[Date Prev][Date Next][Thread Prev][Thread Next][Date Index][Thread Index]

Re: scrypt with "odd" r or N (Re: Canonical way to invoke the KDF?)

On Sat, Nov 16, 2013 at 01:48:27PM -0800, Colin Percival wrote:
> On 11/15/13 18:08, Solar Designer wrote:
> > On Fri, Nov 15, 2013 at 05:34:00PM -0800, Colin Percival wrote:
> >> The scrypt algorithm is specified as operating on arbitrary N; it's just
> >> this particular implementation which is limited in the values it can
> >> handle.
> > 
> > When N is not a power of 2, any definition of Integerify() would result
> > in a non-uniform distribution of the resulting indices.  While this may
> > be acceptable, it let's say does not feel nice.
> Having probabilities which are off by less than 2^-128 doesn't exactly matter.

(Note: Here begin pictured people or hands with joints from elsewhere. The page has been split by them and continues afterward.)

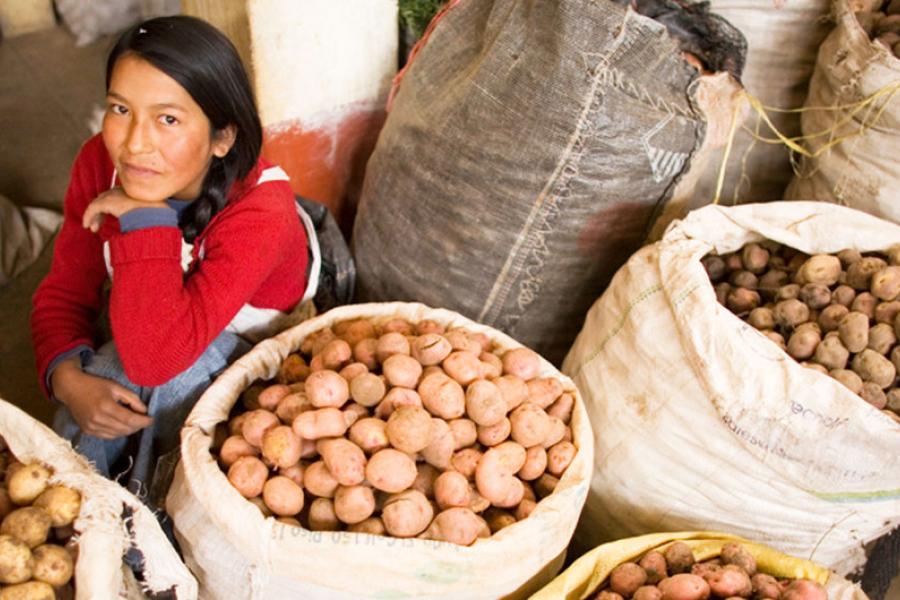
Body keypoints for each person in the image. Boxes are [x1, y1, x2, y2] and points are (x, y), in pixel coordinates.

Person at [30, 15, 311, 516]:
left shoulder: (261, 213)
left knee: (154, 378)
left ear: (222, 137)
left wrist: (146, 217)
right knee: (103, 380)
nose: (135, 143)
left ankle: (143, 525)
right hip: (157, 324)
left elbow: (156, 360)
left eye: (169, 119)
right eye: (120, 108)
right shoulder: (99, 160)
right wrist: (67, 380)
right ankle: (61, 511)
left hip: (250, 343)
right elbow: (65, 290)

I agree.  In practice, an optimized implementation would be likely to
process fewer bits of B_{2r-1}, resulting in the probabilities being off
e.g. by up to 2^-64 or even 2^-32, but this is still acceptable.

> > Which do you think is a better way to handle "odd" total memory sizes
> > (if optimal for a certain platform and certain throughput and latency
> > constraints):
> > 
> > 1. Use "odd" values of r.
> > 
> > -OR-
> > 
> > 2. Use "odd" values of N _and_ revise Integerify() accordingly
> > (arbitrary modulo division?)
> No revision necessary: The scrypt algorithm as defined in my paper sets
> Integerify = the 128-bit integer generated by interpreting B_{2r-1} as a
> little-endian integer, and ROMix explicitly reduces this modulo N.
> The "take the bottom n bits of the first word in B_{2r-1}" is just an
> optimization for the case where N = 2^n.

You're right indeed.

OK, no specification revision necessary (only a code revision) - but the
performance impact of modulo division by a non-power-of-2 is still
there.  A relevant question is whether the attacker will incur a
comparable impact too (but measured in area-time).  Perhaps they will,
if we assume that our CPU's implementation of integer division is fairly

Another aspect is that integer division would be an extra variable-time
component, on top of the caches and TLBs.  Given that scrypt is not
constant-time anyway (although its overall running time is close to
being constant), this is probably acceptable.  Are cache/TLB hits/misses
or integer division times more reliable to monitor from another process
or VM on the same system (possibly even running concurrently on the same
CPU core, with SMT)?  I don't have an obviously correct guess on this.
Yet adding integer division to the mix may potentially make some attacks
of this sort easier.

So do we prefer to use N or r to achieve weird total allocation sizes?